┌──
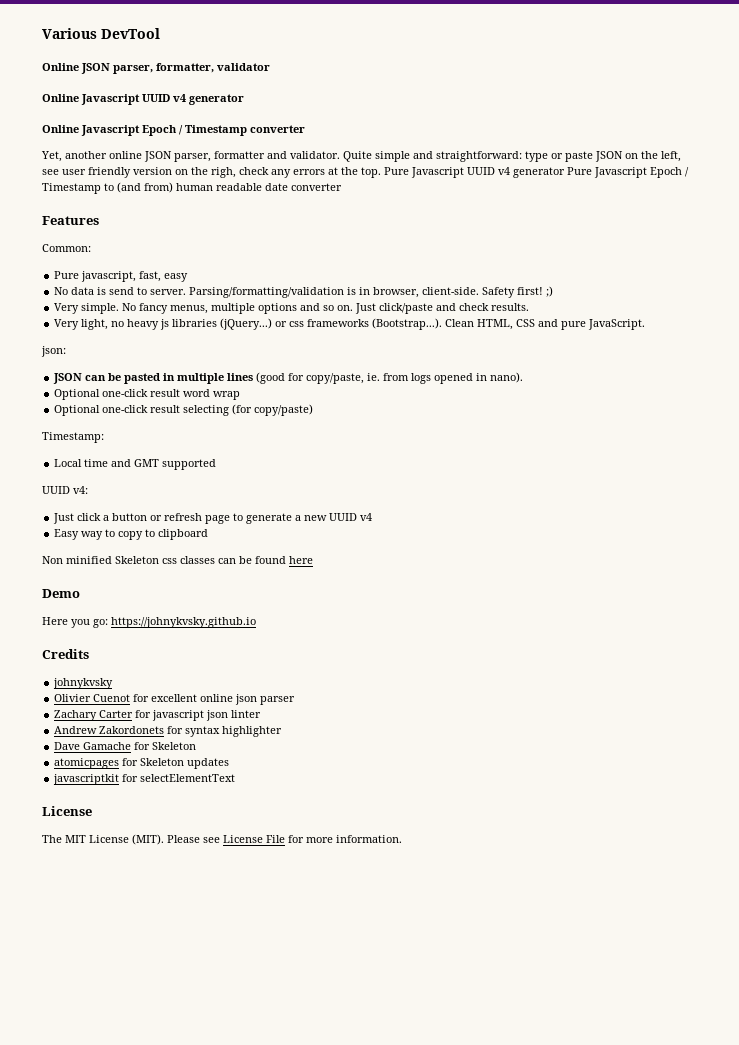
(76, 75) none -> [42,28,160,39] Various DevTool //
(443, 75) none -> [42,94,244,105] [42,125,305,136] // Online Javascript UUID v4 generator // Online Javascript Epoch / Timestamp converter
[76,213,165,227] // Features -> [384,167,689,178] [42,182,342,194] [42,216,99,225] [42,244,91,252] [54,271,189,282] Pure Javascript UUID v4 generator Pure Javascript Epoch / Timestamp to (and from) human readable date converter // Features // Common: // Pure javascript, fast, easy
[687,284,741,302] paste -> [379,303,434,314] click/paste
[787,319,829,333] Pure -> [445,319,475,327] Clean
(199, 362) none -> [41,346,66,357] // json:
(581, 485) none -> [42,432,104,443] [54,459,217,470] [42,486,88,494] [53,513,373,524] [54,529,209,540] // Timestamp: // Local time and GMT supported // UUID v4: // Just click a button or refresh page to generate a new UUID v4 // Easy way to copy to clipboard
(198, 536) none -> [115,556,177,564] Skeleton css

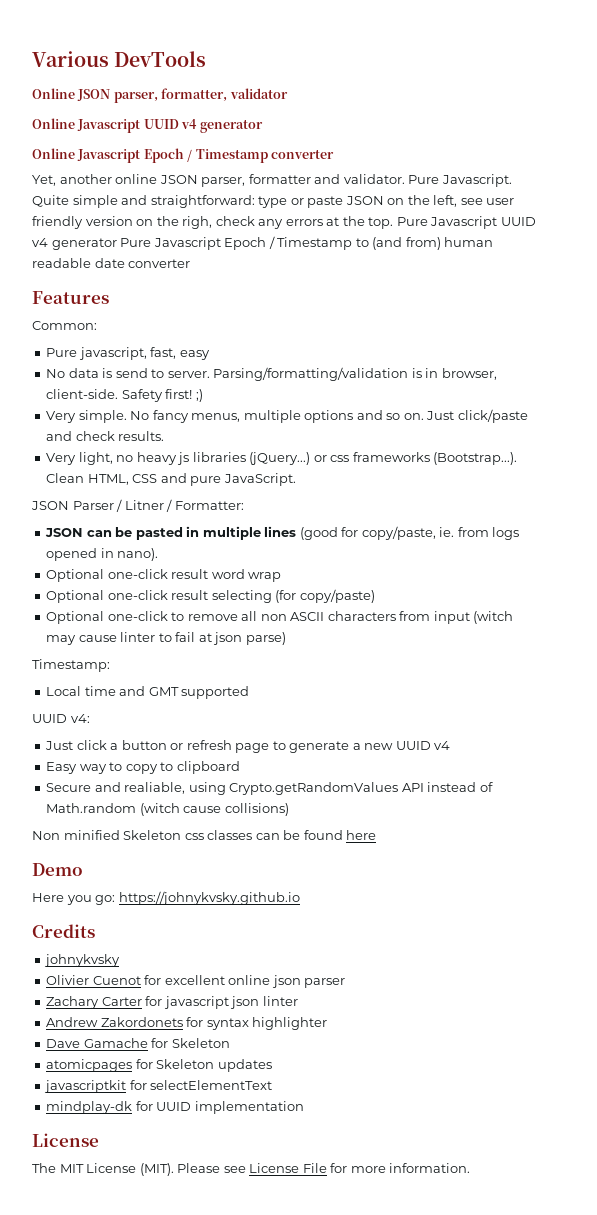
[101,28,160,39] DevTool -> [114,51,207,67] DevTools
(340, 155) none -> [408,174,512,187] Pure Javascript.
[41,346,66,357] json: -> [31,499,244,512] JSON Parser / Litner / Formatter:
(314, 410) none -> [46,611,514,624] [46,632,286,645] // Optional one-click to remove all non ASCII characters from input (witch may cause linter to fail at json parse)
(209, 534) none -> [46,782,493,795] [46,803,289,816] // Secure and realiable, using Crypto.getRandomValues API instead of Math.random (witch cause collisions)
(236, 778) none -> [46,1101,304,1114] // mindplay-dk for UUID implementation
└──
Goal of the exercise: How many lines of the material hold the string "generator"? Answer with the number only.

The completed task: 2